The interventions have spread in the name of “fighting terrorism”: drone attacks are taking place in a number of countries including Pakistan, Yemen, and Somalia. The bombing of Libya by the West in 2011 led to at least 30,000 dead.

British troops are aiding the French in Mali. The British are intervening in the war in Syria for their own ends, and want to lift the EU arms embargo there in order to escalate the war and achieve regime change.

The US and European Union continues to back Israel despite its treatment of the Palestinians, even sending the architect of the Iraq war, Tony Blair, as envoy for peace in the Middle East.

Any rational balance sheet of the last decade and more would demonstrate that the “war on terror” has been a failure in its own terms. It has not prevented terrorism, but caused it to spread.

The failure of politicians and military to face up to this has further damaging consequences: if the government refuses to change its own policy it has one simple solution — “blame the Muslims”.

Muslims are expected to condemn any such attack, whereas no such demand is put upon people of other faiths when a killing is carried out by Christians. Muslim is also equated with black or Asian, as when one television reporter described the men as of “Muslim appearance”.

Again, atrocities by white gun men, in Norway and the US for example, which are often highly politically motivated, are not regarded as needing to be defined by race. They are also rarely described as terrorism, but as the acts of fanatics or madmen.

It is an integral part of the “war on terror” that the invasion and occupation of mainly Muslim countries abroad has to lead to the dehumanising of the victims of the wars: so Muslim comes to equal extremist and terrorist.

Racists like the English Defence League turned up in Woolwich to try to further foster Islamophobia. But this treatment of Muslims goes to the top of government and is spewed out daily in the press.

Similar views of the Irish were much more common in the 1970s and '80s when the Irish Republican Army had a major bombing campaign in Britain. In the end, there had to be a political solution that recognised genuine grievance.
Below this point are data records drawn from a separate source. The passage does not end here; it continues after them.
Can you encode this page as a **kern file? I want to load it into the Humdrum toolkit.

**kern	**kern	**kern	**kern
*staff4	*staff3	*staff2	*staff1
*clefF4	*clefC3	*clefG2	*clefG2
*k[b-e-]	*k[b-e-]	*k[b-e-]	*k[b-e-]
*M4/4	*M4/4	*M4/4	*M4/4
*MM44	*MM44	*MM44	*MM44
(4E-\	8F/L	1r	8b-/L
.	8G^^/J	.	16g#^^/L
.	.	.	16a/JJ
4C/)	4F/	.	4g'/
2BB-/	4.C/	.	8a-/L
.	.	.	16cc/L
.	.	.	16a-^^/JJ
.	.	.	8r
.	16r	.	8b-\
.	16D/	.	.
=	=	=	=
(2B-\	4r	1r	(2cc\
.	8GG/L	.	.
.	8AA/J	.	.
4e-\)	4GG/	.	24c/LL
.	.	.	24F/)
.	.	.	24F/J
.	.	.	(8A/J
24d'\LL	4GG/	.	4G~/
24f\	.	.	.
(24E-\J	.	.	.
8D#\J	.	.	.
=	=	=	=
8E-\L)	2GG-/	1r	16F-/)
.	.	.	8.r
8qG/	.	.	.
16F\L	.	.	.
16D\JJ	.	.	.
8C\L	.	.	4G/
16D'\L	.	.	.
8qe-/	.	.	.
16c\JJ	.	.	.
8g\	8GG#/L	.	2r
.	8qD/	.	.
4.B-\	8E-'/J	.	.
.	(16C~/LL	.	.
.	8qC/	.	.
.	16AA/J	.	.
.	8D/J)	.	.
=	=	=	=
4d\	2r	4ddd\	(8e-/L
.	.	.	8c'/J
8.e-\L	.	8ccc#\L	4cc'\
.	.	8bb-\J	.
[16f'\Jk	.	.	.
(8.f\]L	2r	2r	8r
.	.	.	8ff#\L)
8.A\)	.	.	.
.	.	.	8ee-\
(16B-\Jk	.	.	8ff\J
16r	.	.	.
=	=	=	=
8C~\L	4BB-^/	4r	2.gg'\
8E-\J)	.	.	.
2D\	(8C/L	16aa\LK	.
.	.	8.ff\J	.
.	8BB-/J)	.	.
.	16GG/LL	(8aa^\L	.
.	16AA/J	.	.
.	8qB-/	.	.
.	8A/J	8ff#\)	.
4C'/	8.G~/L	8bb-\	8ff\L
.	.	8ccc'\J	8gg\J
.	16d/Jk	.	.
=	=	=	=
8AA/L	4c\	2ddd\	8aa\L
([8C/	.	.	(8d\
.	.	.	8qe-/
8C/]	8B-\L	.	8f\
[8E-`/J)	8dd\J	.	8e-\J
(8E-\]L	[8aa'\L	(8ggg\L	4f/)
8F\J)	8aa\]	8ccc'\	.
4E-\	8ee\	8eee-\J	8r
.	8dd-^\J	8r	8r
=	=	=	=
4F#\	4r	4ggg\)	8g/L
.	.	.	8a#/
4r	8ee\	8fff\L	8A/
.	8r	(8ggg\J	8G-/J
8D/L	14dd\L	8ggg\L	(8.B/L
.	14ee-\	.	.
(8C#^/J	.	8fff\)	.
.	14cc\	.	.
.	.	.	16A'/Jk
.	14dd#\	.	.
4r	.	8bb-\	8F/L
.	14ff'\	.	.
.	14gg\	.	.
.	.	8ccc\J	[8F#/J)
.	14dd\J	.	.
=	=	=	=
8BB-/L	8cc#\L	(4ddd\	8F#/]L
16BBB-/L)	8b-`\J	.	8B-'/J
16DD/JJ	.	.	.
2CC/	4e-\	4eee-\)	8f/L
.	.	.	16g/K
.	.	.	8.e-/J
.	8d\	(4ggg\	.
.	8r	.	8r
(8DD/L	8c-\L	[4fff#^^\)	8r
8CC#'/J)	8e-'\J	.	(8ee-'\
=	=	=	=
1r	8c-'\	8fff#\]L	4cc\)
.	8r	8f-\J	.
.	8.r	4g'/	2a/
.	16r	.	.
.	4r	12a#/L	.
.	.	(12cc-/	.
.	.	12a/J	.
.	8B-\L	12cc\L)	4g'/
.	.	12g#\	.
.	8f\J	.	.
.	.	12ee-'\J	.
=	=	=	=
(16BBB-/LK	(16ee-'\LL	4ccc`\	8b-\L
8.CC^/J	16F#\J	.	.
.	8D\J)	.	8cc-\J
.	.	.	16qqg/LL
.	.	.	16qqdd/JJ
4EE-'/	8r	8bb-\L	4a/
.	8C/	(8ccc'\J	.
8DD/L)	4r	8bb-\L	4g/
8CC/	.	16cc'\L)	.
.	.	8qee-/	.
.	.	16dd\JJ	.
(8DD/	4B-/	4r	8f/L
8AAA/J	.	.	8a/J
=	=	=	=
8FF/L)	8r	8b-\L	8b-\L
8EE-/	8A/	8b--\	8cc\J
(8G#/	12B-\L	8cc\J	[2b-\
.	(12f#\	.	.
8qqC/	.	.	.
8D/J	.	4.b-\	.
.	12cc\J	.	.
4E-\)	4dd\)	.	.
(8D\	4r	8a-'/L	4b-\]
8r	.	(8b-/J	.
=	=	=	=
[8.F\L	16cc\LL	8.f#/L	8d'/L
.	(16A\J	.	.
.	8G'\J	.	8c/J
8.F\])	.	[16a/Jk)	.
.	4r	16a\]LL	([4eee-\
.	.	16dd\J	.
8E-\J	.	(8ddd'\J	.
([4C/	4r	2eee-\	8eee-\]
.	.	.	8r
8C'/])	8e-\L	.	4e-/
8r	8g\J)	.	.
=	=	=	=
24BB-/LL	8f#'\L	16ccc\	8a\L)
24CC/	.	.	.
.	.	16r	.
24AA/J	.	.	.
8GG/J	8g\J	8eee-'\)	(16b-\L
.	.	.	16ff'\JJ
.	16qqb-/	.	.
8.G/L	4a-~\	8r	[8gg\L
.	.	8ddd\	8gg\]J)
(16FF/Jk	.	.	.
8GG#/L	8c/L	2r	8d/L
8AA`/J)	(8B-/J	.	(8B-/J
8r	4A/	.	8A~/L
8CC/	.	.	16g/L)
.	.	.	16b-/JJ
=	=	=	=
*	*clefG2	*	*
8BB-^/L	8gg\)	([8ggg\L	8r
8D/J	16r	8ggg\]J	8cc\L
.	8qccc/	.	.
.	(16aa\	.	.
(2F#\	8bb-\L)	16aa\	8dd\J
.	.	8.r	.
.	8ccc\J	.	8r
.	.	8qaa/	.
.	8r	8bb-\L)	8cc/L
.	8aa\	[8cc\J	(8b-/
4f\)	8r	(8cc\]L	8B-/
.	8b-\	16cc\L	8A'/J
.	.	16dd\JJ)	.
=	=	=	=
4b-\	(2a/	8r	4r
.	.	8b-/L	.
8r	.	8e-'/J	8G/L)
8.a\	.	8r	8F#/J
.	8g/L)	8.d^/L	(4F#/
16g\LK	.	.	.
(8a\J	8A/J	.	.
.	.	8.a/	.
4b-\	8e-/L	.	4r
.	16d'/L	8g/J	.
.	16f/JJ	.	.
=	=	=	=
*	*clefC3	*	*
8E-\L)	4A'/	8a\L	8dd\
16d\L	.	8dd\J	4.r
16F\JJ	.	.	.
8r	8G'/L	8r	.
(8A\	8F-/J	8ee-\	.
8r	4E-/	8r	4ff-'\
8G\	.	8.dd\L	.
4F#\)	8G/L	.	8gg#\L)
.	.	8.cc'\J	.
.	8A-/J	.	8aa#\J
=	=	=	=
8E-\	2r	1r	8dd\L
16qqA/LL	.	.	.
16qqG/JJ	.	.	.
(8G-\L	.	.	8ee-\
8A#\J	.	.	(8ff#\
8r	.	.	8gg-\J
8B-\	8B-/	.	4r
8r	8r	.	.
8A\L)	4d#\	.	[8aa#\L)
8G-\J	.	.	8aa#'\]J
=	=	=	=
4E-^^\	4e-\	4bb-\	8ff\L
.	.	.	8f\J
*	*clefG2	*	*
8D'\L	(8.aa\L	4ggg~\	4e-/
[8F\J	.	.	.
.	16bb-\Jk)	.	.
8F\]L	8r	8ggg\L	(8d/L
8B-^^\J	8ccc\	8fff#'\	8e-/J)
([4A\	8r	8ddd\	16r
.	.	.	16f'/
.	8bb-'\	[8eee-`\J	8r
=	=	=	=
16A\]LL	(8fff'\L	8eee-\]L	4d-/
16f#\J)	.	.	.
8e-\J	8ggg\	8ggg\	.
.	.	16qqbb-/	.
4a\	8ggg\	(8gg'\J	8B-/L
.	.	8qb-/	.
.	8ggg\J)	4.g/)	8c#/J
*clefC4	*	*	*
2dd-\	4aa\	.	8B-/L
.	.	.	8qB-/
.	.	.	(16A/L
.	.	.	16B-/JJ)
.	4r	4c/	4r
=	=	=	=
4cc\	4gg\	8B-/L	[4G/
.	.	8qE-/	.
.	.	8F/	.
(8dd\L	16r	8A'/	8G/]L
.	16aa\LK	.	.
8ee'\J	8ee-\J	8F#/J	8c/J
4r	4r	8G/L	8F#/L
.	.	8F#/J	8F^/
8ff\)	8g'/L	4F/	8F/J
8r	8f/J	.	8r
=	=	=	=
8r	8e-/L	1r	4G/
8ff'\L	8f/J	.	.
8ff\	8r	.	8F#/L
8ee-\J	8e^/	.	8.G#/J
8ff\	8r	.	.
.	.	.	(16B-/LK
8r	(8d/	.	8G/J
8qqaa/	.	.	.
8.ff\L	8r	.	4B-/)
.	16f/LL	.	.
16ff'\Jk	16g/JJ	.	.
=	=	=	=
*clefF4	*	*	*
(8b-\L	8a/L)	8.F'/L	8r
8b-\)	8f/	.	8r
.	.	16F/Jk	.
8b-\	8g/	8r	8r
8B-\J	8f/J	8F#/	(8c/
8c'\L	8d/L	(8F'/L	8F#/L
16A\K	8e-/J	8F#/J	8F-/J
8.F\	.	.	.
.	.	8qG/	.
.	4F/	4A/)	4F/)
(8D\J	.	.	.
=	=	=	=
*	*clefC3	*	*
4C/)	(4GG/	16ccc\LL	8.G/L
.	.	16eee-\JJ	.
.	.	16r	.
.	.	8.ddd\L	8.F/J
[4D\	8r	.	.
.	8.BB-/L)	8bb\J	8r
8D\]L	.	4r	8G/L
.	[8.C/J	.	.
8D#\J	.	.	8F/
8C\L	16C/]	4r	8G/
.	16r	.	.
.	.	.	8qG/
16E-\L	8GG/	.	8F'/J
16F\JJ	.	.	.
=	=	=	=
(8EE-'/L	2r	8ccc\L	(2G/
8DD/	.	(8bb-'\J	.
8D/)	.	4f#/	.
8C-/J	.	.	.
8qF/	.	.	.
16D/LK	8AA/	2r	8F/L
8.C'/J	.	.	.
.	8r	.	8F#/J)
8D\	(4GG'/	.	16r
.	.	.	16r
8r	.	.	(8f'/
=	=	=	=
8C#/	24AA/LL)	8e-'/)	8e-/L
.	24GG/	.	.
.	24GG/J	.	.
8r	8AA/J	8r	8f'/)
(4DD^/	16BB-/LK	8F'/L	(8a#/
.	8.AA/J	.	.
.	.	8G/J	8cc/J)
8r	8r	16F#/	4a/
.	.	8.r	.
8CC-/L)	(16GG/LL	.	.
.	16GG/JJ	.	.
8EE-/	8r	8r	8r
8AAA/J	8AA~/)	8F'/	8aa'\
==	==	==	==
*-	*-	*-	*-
In the end, there has to be a political solution to terrorism. But it can only start with recognition of the disastrous effect of Western foreign policy in the Middle East and South Asia for decades, exacerbated by the consequences of 12 years of wars.

That means acknowledging that those of us who said these wars were not the answer and would make things worse were absolutely right.

[Lindsey German is the convenor of the British Stop the War coalition. The article is reprinted from Stop The War.]